O presidente dos Estados Unidos, Donald Trump, disse em carta ao Congresso que as instalações nucleares iranianas atingidas no sábado (21) por um bombardeio americano abrigavam “um programa de desenvolvimento de armas nucleares” —contradizendo as agências de espionagem dos EUA, que dizem que esse programa não existe.
O documento, enviado na segunda (23) para o presidente da Casa, o republicano Mike Johnson, e publicado hoje pela Casa Branca, afirma que as Forças Armadas americanas “conduziram um ataque de precisão contra três instalações nucelares no Irã usadas pelo governo da República Islâmica em seu programa de desenvolvimento de armas nucleares”.
Não está claro em quais informações Trump se apoia para fazer essa afirmação. Em um relatório apresentado ao Congresso em março, a diretora de Inteligência Nacional dos EUA, Tulsi Gabbard, disse que o líder supremo do Irã, o aiatolá Ali Khamenei, ainda não havia tomado uma decisão sobre reiniciar o programa de armas nucleares do país persa, abandonado oficialmente em 2003.
O órgão nuclear da ONU afirma que o Irã vem enriquecendo urânio a um nível além do necessário para usos puramente civis. A Agência Internacional de Energia Atômica (AIEA) diz que Teerã possui cerca de 400 kg de urânio enriquecido a 60% de pureza.
A maioria dos reatores nucleares para produção de energia elétrica necessita de urânio enriquecido a apenas 5%, enquanto armas atômicas geralmente utilizam material com pureza de 90% ou mais. Segundo especialistas, o Irã poderia rapidamente enriquecer os 400 kg já existentes para níveis ainda maiores de material físsil.
Entretanto, a diferença crucial é que não há provas de que o regime tenha optado por seguir esse curso. Tecnicamente, o Irã ainda é membro do Tratado de Não Proliferação Nuclear (NPT), que barra a produção de armas nucleares por países que não as possuem, e tem desde 2003 um fatwa —isto é, uma opinião jurídica islâmica— emitida por Khamenei proibindo o desenvolvimento da bomba atômica por Teerã.

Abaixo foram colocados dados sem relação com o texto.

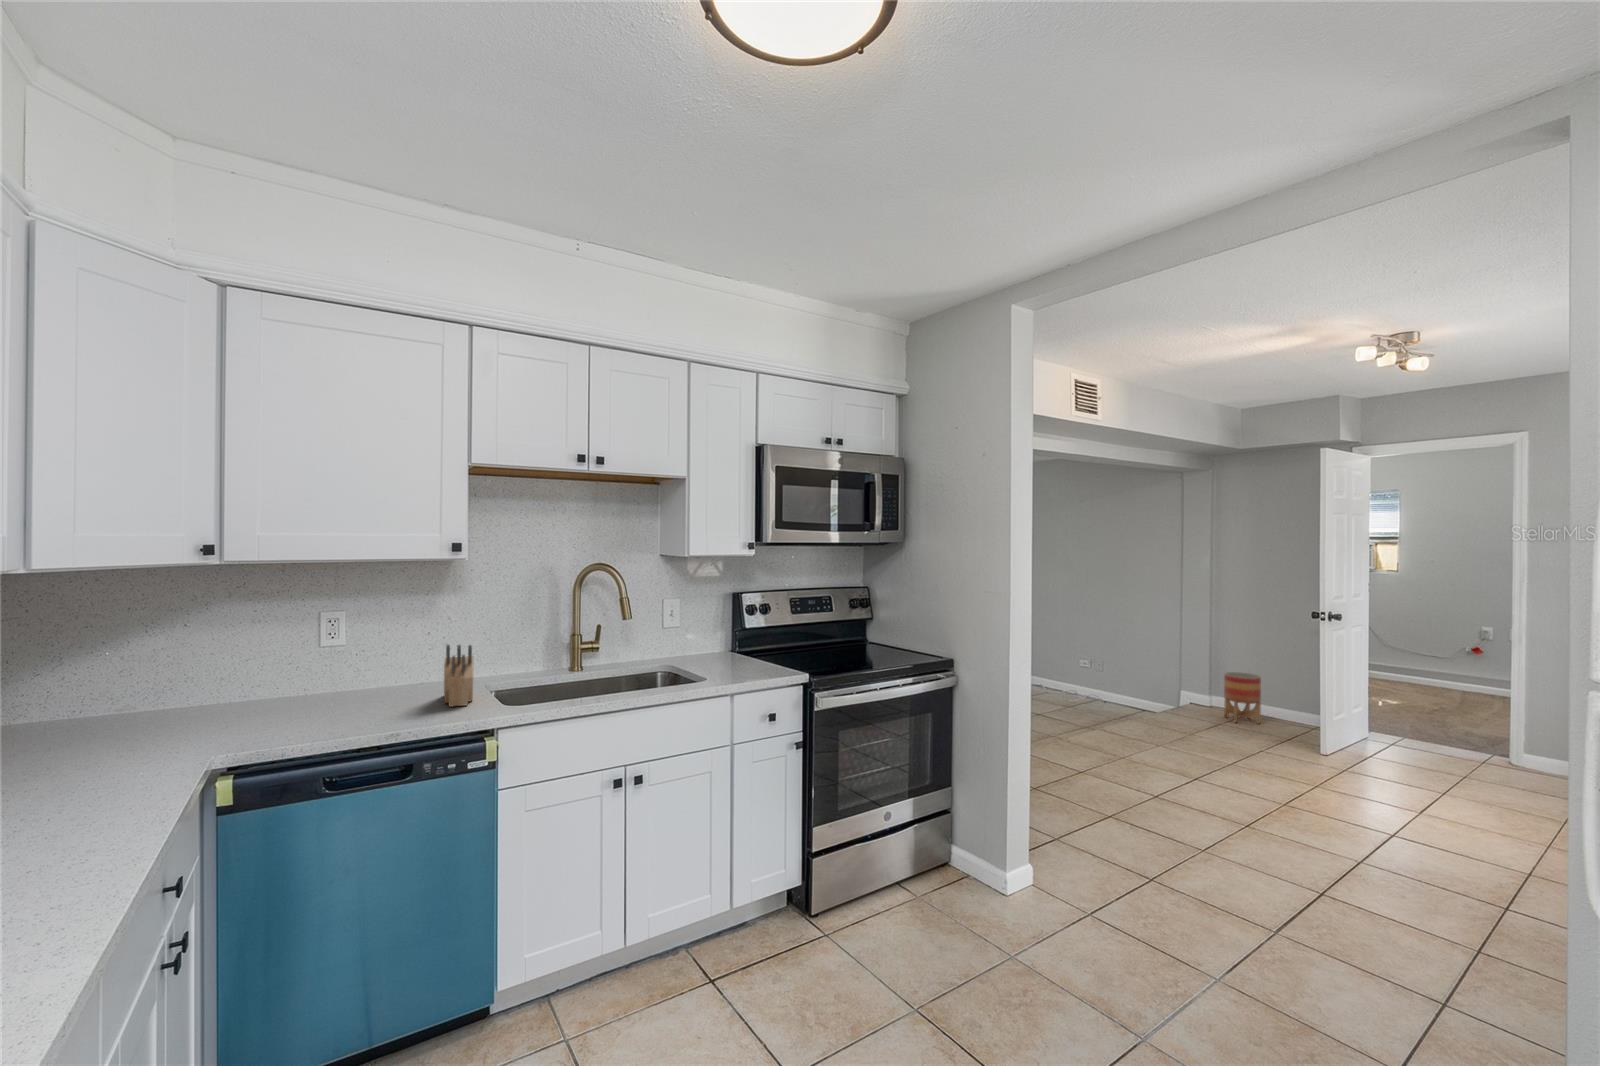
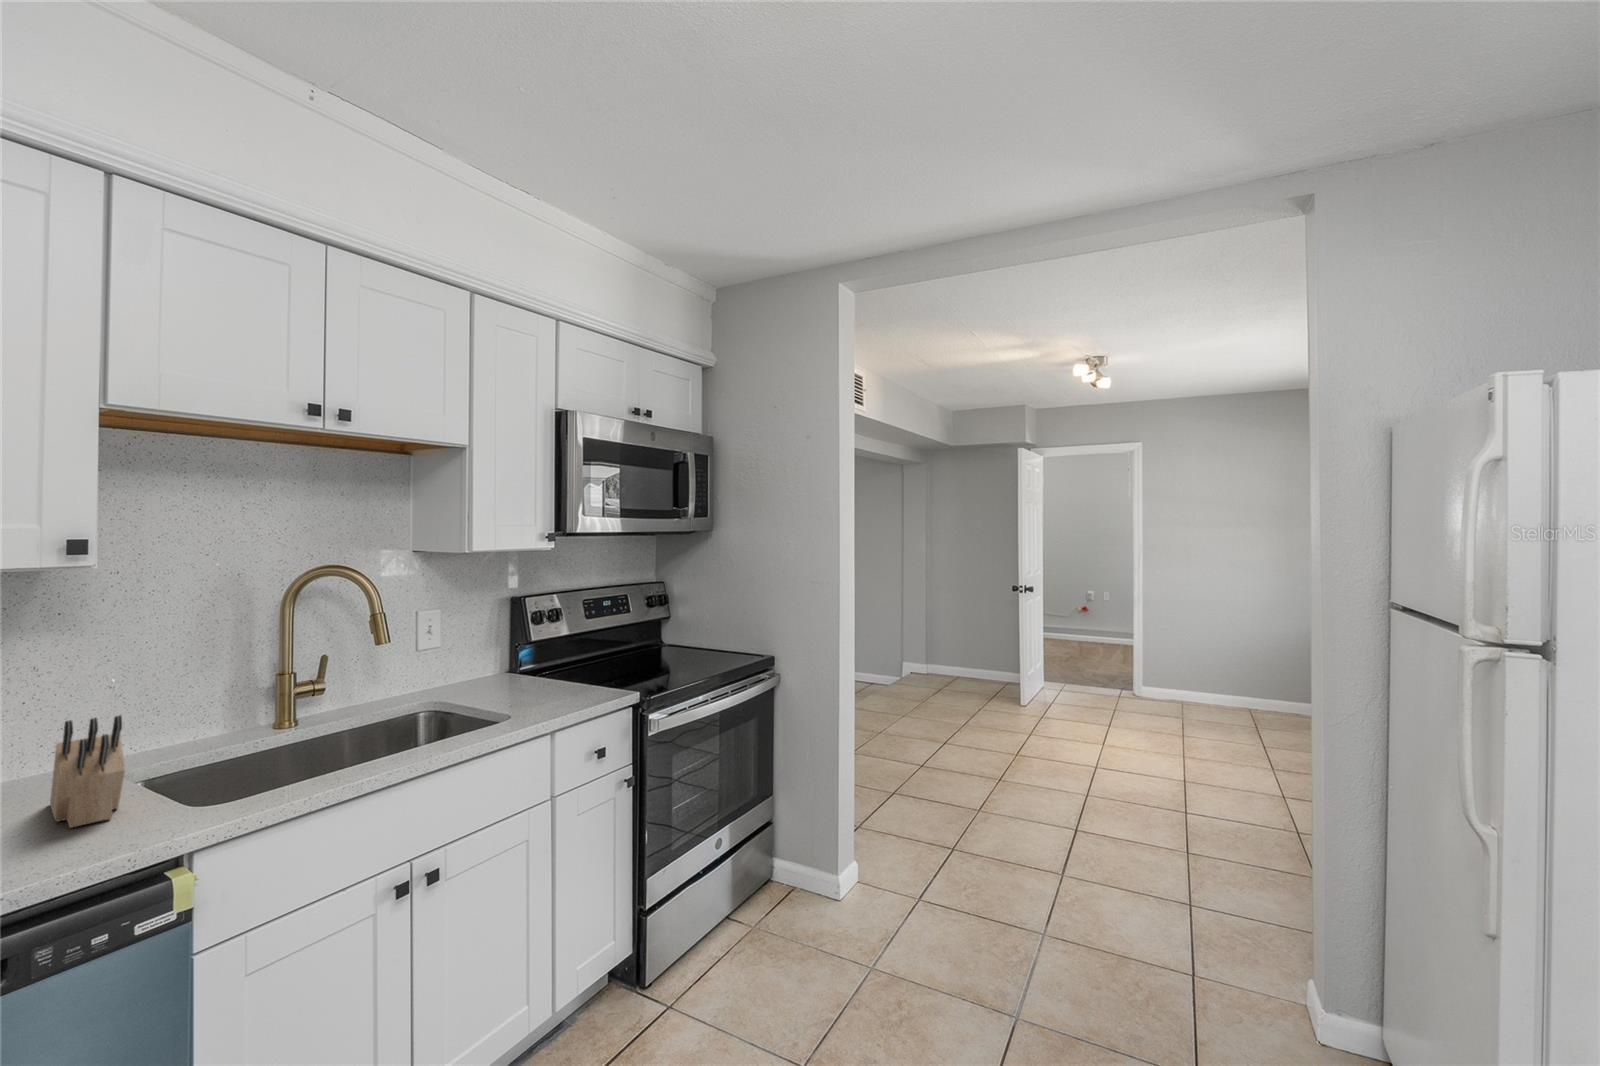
planter: present [1224,672,1261,724] -> none [935,641,963,686]

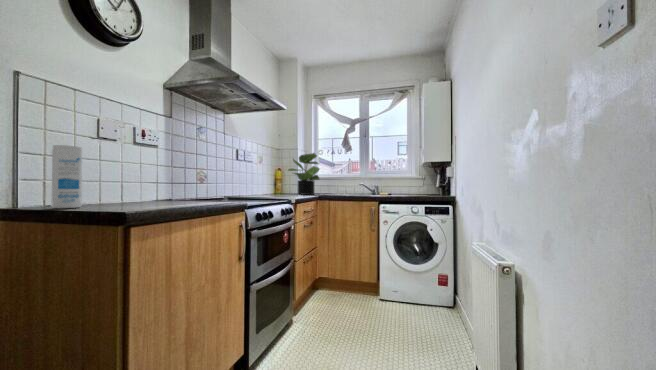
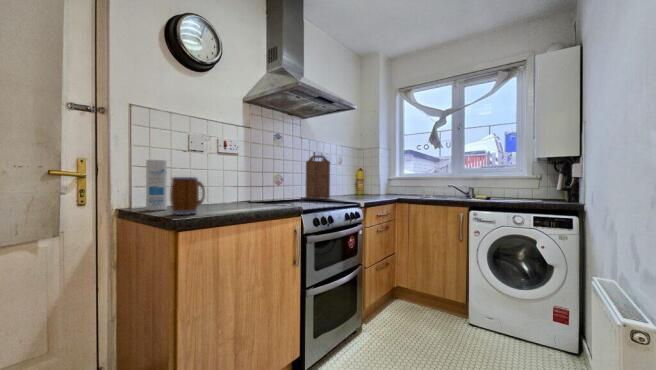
cutting board: none [230,153,257,196] -> present [306,155,330,198]
potted plant: present [288,153,319,195] -> none [366,152,402,197]
mug: none [104,166,146,210] -> present [170,177,205,215]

Oficialmente, o regime diz que seu programa nuclear tem fins pacíficos.
A carta de Trump ao Congresso americano dá a entender que o presidente ignorou as informações que tinha à disposição das agências de inteligência dos EUA ao ordenar o ataque sem precedentes contra as instalações nucleares de Fordow, Natanz e Isfahan, no Irã.
O caso levou analistas a traçarem comparações com as afirmações feitas por George W. Bush em 2003, quando buscou justificar ao mundo sua invasão do Iraque dizendo que o país tinha armas de destruição em massa. Essas armas nunca foram encontradas.
Antes do ataque contra o Irã, Trump foi questionado por jornalistas sobre o relatório de Gabbard negando a existência de um programa de armas nucleares iraniano. Na ocasião, o presidente respondeu: “Eu não ligo para o que ela disse. Eu acho que eles estão muito próximo de conseguir uma [bomba atômica]”.
Gabbard, uma aliada próxima de Trump, tentou amenizar suas afirmações ao Congresso, dizendo que a espionagem americana aponta que o Irã poderia produzir uma bomba “em semanas ou meses” se assim desejasse —um argumento também apresentado por Israel e seu primeiro-ministro, Binyamin Netanyahu.
Trump e seu secretário de Defesa, Pete Hegseth, dizem que o ataque americano “obliterou completamente” o programa nuclear iraniano. Um relatório confidencial revelado pela imprensa americana nesta terça (24), entretanto, aponta que o bombardeio teve o efeito de atrasar o programa somente em alguns meses.